Ok, lets jump back to my hair for a moment. You know when you have a bad hair day and you scowl at yourself. Well I also have been doing a fair amount of that. I look like a chicken on a good day and my bad hair days....well they require starting over. The other day though I simply did not have time to start over. Half mohawk, half chicken hair and a whole lot of scowling I had to run for the door with the kids. And then I realized all the zeal I had felt was replaced by this scowling disgruntled chicken head. It had vanished in my scowling at my hair. So I stopped real quick and said, "Embrace it" and I did- even threw on my favorite sweater and Hollywood sunglasses. I might have looked a bit crazy that day but I knew what I was about. I know what I'm headed towards (holy that might be a long walk or fight or whatnot). But my hair is simply not going to get in the way of what I need to do.

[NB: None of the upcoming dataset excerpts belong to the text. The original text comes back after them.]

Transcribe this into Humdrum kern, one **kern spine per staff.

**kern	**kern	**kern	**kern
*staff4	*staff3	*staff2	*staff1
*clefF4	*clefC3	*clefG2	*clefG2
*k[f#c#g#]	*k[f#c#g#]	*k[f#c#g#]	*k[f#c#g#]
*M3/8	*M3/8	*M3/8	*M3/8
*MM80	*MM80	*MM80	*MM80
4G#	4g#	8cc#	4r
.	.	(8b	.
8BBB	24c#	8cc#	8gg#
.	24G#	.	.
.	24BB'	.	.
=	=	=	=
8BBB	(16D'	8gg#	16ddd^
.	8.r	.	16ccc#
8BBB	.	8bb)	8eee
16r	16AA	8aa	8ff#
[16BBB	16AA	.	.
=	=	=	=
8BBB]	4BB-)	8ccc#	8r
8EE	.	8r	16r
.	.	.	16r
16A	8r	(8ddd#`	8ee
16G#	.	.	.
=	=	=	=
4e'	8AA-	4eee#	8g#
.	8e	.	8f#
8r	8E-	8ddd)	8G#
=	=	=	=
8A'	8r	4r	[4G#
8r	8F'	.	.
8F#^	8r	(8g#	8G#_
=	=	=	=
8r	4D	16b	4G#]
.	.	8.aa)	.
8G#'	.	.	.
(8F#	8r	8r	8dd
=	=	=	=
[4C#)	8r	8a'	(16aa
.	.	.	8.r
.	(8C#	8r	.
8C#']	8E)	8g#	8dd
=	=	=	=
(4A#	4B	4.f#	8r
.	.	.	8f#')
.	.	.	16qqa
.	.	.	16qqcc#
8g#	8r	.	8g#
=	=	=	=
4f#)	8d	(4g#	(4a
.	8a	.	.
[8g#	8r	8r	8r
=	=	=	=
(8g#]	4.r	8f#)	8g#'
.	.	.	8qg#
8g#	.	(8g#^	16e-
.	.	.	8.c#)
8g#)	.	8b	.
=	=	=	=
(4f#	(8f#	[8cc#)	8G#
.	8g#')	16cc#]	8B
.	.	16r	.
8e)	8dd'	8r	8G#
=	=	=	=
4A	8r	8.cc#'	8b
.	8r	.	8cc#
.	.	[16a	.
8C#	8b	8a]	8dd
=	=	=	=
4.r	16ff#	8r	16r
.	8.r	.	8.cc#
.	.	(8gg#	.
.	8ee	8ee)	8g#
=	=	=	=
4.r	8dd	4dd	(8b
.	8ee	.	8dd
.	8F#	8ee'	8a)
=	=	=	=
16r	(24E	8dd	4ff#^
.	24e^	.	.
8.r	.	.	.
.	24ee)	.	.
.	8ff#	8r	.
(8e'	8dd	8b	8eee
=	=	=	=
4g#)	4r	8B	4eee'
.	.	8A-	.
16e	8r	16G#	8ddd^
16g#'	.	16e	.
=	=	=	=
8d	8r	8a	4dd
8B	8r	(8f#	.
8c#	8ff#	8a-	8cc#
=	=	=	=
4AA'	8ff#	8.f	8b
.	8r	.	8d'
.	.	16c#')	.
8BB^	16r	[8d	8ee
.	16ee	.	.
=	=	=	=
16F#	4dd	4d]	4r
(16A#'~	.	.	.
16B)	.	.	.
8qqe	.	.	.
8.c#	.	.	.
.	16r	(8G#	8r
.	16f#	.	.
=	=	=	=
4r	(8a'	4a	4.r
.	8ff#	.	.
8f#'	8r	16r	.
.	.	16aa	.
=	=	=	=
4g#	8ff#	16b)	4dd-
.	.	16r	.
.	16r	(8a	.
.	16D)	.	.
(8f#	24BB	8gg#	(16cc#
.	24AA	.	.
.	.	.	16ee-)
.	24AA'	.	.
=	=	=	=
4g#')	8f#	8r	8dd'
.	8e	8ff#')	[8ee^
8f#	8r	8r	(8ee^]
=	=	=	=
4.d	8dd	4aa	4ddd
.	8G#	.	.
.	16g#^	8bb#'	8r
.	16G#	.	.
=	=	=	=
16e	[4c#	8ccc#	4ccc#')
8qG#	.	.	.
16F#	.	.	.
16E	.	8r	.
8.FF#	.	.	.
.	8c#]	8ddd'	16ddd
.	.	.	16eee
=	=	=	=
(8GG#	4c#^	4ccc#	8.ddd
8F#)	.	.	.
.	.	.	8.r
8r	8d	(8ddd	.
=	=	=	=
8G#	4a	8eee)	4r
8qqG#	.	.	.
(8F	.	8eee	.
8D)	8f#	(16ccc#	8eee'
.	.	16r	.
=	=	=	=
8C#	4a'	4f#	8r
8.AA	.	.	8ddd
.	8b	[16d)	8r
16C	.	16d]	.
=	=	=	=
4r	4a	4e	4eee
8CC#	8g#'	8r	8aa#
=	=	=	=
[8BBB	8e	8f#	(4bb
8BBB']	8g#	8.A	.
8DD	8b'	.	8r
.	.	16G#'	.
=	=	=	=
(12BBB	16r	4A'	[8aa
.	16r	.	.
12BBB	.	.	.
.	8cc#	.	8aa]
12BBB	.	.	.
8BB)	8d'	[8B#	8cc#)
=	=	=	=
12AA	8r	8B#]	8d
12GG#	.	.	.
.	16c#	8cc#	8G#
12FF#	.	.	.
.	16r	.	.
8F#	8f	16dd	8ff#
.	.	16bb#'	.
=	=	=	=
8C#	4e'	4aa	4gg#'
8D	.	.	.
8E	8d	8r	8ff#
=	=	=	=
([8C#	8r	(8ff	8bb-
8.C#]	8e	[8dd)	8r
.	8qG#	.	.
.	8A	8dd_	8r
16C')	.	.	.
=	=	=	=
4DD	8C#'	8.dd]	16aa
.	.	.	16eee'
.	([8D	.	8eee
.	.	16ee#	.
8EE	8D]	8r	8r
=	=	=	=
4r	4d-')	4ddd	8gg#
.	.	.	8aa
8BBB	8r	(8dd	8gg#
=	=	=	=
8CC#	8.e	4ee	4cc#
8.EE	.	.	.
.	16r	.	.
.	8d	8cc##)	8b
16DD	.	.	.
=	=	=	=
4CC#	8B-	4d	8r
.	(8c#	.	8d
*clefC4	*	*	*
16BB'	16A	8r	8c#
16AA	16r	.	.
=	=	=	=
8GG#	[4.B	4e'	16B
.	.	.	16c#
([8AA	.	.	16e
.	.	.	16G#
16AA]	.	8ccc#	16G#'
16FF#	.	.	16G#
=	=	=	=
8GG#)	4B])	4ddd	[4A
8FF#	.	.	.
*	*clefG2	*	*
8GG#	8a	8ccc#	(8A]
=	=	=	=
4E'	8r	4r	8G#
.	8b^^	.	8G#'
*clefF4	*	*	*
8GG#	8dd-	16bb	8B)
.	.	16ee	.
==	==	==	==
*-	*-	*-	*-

He hurt me, badly in front of my children. He threatened to kill them, in front of them. He hurt my children emotionally, spiritually, physically and verbally.
No big story today, no details. The basic facts suffice.
It's time folks for us to say no to the violation of children's rights. But no matter what you are about, what you need to stand up for- don't let your Brave get moved out of the way due to your hair. It can't be as bad as my chicken/mohawk hair. Embrace who you are. Wear who you are and be Brave! Be BRAVE!!!!
If you are being hurt please please get help. It will not get better. Do not stay hoping for your fairytale to start. Get help, be smart. If you can plan your escape- do that, but if you can't- just get out. Take pictures. Go to the police. No matter how scary get help. You can live!